Ezra Klein of Vox ’splains how President Obama created the current partisan/political divide by passing so much of his agenda:

Reid Cherlin nails the central irony of Barack Obama’s presidency in one sentence:

[T]hey have managed over six years to accomplish much of what Obama promised to do, even if accomplishing it helped speed the process of partisan breakdown.

The 2008 Democratic primary was, as Mark Schmitt wrote, a “theory of change” primary. The different candidates didn’t disagree all that much about what to do. They disagreed about how to get it done.

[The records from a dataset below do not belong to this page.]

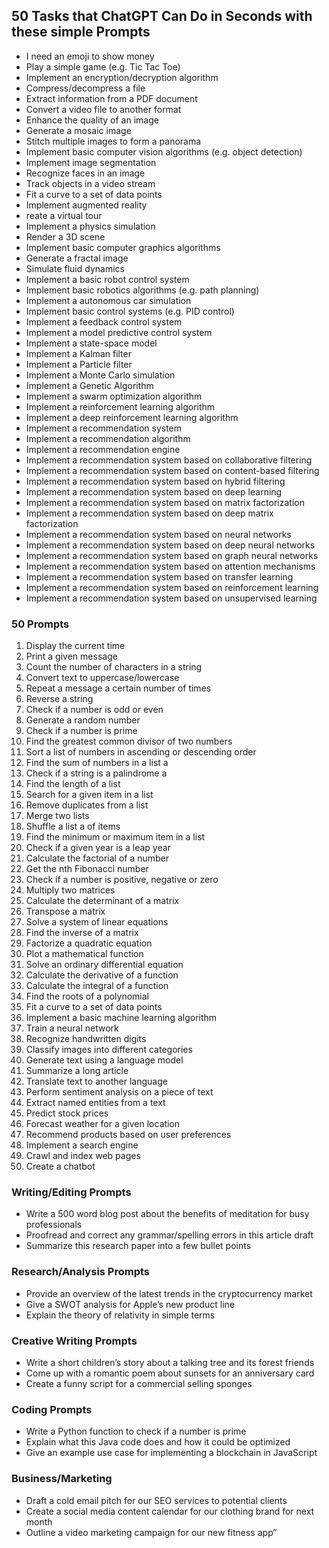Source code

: ## 50 Tasks that ChatGPT Can Do in Seconds with these simple Prompts
- I need an emoji to show money
- Play a simple game (e.g. Tic Tac Toe)
- Implement an encryption/decryption algorithm
- Compress/decompress a file
- Extract information from a PDF document
- Convert a video file to another format
- Enhance the quality of an image
- Generate a mosaic image
- Stitch multiple images to form a panorama
- Implement basic computer vision algorithms (e.g. object detection)
- Implement image segmentation
- Recognize faces in an image
- Track objects in a video stream
- Fit a curve to a set of data points
- Implement augmented reality
- reate a virtual tour
- Implement a physics simulation
- Render a 3D scene
- Implement basic computer graphics algorithms
- Generate a fractal image
- Simulate fluid dynamics
- Implement a basic robot control system
- Implement basic robotics algorithms (e.g. path planning)
- Implement a autonomous car simulation
- Implement basic control systems (e.g. PID control)
- Implement a feedback control system
- Implement a model predictive control system
- Implement a state-space model
- Implement a Kalman filter
- Implement a Particle filter
- Implement a Monte Carlo simulation
- Implement a Genetic Algorithm
- Implement a swarm optimization algorithm
- Implement a reinforcement learning algorithm
- Implement a deep reinforcement learning algorithm
- Implement a recommendation system
- Implement a recommendation algorithm
- Implement a recommendation engine
- Implement a recommendation system based on collaborative filtering
- Implement a recommendation system based on content-based filtering
- Implement a recommendation system based on hybrid filtering
- Implement a recommendation system based on deep learning
- Implement a recommendation system based on matrix factorization
- Implement a recommendation system based on deep matrix factorization
- Implement a recommendation system based on neural networks
- Implement a recommendation system based on deep neural networks
- Implement a recommendation system based on graph neural networks
- Implement a recommendation system based on attention mechanisms
- Implement a recommendation system based on transfer learning
- Implement a recommendation system based on reinforcement learning
- Implement a recommendation system based on unsupervised learning
### 50 Prompts

1. Display the current time
2. Print a given message
3. Count the number of characters in a string
4. Convert text to uppercase/lowercase
5. Repeat a message a certain number of times
6. Reverse a string
7. Check if a number is odd or even
8. Generate a random number
9. Check if a number is prime
10. Find the greatest common divisor of two numbers
11. Sort a list of numbers in ascending or descending order
12. Find the sum of numbers in a list a
13. Check if a string is a palindrome a
14. Find the length of a list
15. Search for a given item in a list
16. Remove duplicates from a list
17. Merge two lists
18. Shuffle a list a of items
19. Find the minimum or maximum item in a list
20. Check if a given year is a leap year
21. Calculate the factorial of a number
22. Get the nth Fibonacci number
23. Check if a number is positive, negative or zero
24. Multiply two matrices
25. Calculate the determinant of a matrix
26. Transpose a matrix
27. Solve a system of linear equations
28. Find the inverse of a matrix
29. Factorize a quadratic equation
30. Plot a mathematical function
31. Solve an ordinary differential equation
32. Calculate the derivative of a function
33. Calculate the integral of a function
34. Find the roots of a polynomial
35. Fit a curve to a set of data points
36. Implement a basic machine learning algorithm
37. Train a neural network
38. Recognize handwritten digits
39. Classify images into different categories
40. Generate text using a language model
41. Summarize a long article
42. Translate text to another language
43. Perform sentiment analysis on a piece of text
44. Extract named entities from a text
45. Predict stock prices
46. Forecast weather for a given location
47. Recommend products based on user preferences
48. Implement a search engine
49. Crawl and index web pages
50. Create a chatbot
### Writing/Editing Prompts
- Write a 500 word blog post about the benefits of meditation for busy professionals
- Proofread and correct any grammar/spelling errors in this article draft
- Summarize this research paper into a few bullet points
### Research/Analysis Prompts
- Provide an overview of the latest trends in the cryptocurrency market
- Give a SWOT analysis for Apple’s new product line
- Explain the theory of relativity in simple terms
### Creative Writing Prompts
- Write a short children’s story about a talking tree and its forest friends
- Come up with a romantic poem about sunsets for an anniversary card
- Create a funny script for a commercial selling sponges
### Coding Prompts
- Write a Python function to check if a number is prime
- Explain what this Java code does and how it could be optimized
- Give an example use case for implementing a blockchain in JavaScript

### Business/Marketing
- Draft a cold email pitch for our SEO services to potential clients
- Create a social media content calendar for our clothing brand for next month
- Outline a video marketing campaign for our new fitness app”

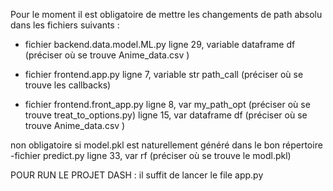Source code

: Pour le moment il est obligatoire de mettre les changements de path absolu dans les fichiers suivants : 

- fichier backend.data.model.ML.py
ligne 29, variable dataframe df (préciser où se trouve Anime_data.csv )

- fichier frontend.app.py 
ligne 7, variable str path_call (préciser où se trouve les callbacks)

- fichier frontend.front_app.py
ligne 8, var my_path_opt (préciser où se trouve treat_to_options.py)
ligne 15, var dataframe df (préciser où se trouve Anime_data.csv )

non obligatoire si model.pkl est naturellement généré dans le bon répertoire
-fichier predict.py
ligne 33, var rf (préciser où se trouve le modl.pkl)

POUR RUN LE PROJET DASH : il suffit de lancer le file app.py

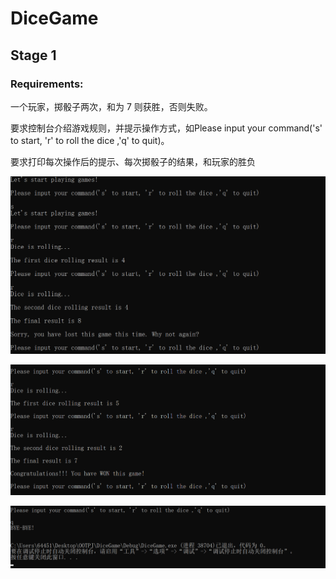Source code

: # DiceGame

## Stage 1

### Requirements:

一个玩家，掷骰子两次，和为 7 则获胜，否则失败。

要求控制台介绍游戏规则，并提示操作方式，如Please input your command('s' to start, 'r' to roll the dice ,'q' to quit)。

要求打印每次操作后的提示、每次掷骰子的结果，和玩家的胜负

![image-20200407174023946](README.assets/image-20200407174023946.png)

![image-20200407174030527](README.assets/image-20200407174030527.png)

![image-20200407174018642](README.assets/image-20200407174018642.png)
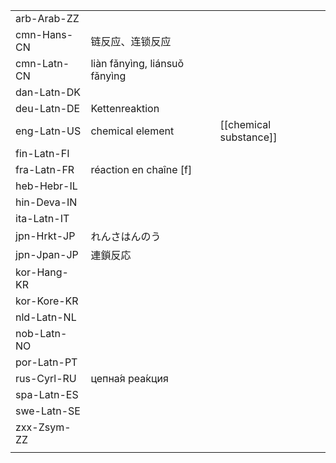 | | | |
|-|-|-|
| arb-Arab-ZZ |  |  |
| cmn-Hans-CN | 链反应、连锁反应 |  |
| cmn-Latn-CN | liàn fǎnyìng, liánsuǒ fǎnyìng |  |
| dan-Latn-DK |  |  |
| deu-Latn-DE | Kettenreaktion |  |
| eng-Latn-US | chemical element | [[chemical substance]] |
| fin-Latn-FI |  |  |
| fra-Latn-FR | réaction en chaîne [f] |  |
| heb-Hebr-IL |  |  |
| hin-Deva-IN |  |  |
| ita-Latn-IT |  |  |
| jpn-Hrkt-JP | れんさはんのう |  |
| jpn-Jpan-JP | 連鎖反応 |  |
| kor-Hang-KR |  |  |
| kor-Kore-KR |  |  |
| nld-Latn-NL |  |  |
| nob-Latn-NO |  |  |
| por-Latn-PT |  |  |
| rus-Cyrl-RU | цепна́я реа́кция |  |
| spa-Latn-ES |  |  |
| swe-Latn-SE |  |  |
| zxx-Zsym-ZZ |  |  |
|  |  |  |
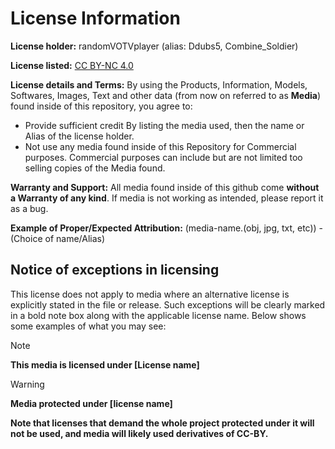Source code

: # License Information

**License holder:**
randomVOTVplayer (alias: Ddubs5, Combine_Soldier)

**License listed:** 
[CC BY-NC 4.0](https://creativecommons.org/licenses/by-nc/4.0/)

**License details and Terms:**
By using the Products, Information, Models, Softwares, Images, Text and other data (from now on referred to as **Media**) found inside of this repository, you agree to:
- Provide sufficient credit By listing the media used, then the name or Alias of the license holder.
- Not use any media found inside of this Repository for Commercial purposes. Commercial purposes can include but are not limited too selling copies of the Media found.


**Warranty and Support:**
All media found inside of this github come **without a Warranty of any kind**. If media is not working as intended, please report it as a bug.

**Example of Proper/Expected Attribution:** 
(media-name.(obj, jpg, txt, etc)) - (Choice of name/Alias)


## Notice of exceptions in licensing
This license does not apply to media where an alternative license is explicitly stated in the file or release. Such exceptions will be clearly marked in a bold note box along with the applicable license name. Below shows some examples of what you may see:  </br>

>[!NOTE]
> **This media is licensed under [License name]**

>[!WARNING]
> **Media protected under [license name]**

**Note that licenses that demand the whole project protected under it will not be used, and media will likely used derivatives of CC-BY.**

Hillary Clinton’s argument was that she best understood the conflictual nature of American politics: she had fought these battles before and so she was best positioned to win them in the future. Change would come through mastery of the old politics.

And. . .

Obama pushed more change through the political system than any serious observer expected: he passed health-care reform, as well as the largest stimulus and investment package in American history, and the Dodd-Frank financial reforms (which are working better than most realize). He brought the Iraq war to a close and he actually did find and kill Osama bin Laden. There’s much left on his to-do list, but even in places where he’s failed to pass his legislative remedies into law — like immigrant reform and cap-and-trade — he’s used or is using executive actions to make huge strides.

But he didn’t do all this by fixing American politics. He did all this by breaking American politics even further. Obama hasn’t healed the divisions between Democrats and Republicans. Rather, he’s one of the most polarizing presidents since the advent of polling. . .

Klein ends with this:

Obama has brought a lot of change to America. But he’s done it by accepting — and, in many cases, accelerating — the breakdown of American politics. Judged against the rhetoric of his campaign, his presidency has been both an extraordinary success and a complete failure.

The whole thing here.

The problem with Klein’s argument is he misses that the “successes” he cites are temporary and the issues will all be dumped on the next president. It’s a safe bet that Obamacare, whether it’s working or not, will change with the next president, either Democrat or Republican; Dodd-Frank hasn’t stopped banks and “too big to fail”; and Osama bin Laden is dead, but ISIS lives; we see increased instability, well, everywhere in the Middle East. 

Klein writes that the president is off to tackle climate change and immigration reform next, but the president has broken the system and only has executive actions left for both. And doing that will make it more likely that the Republicans take control of the Senate.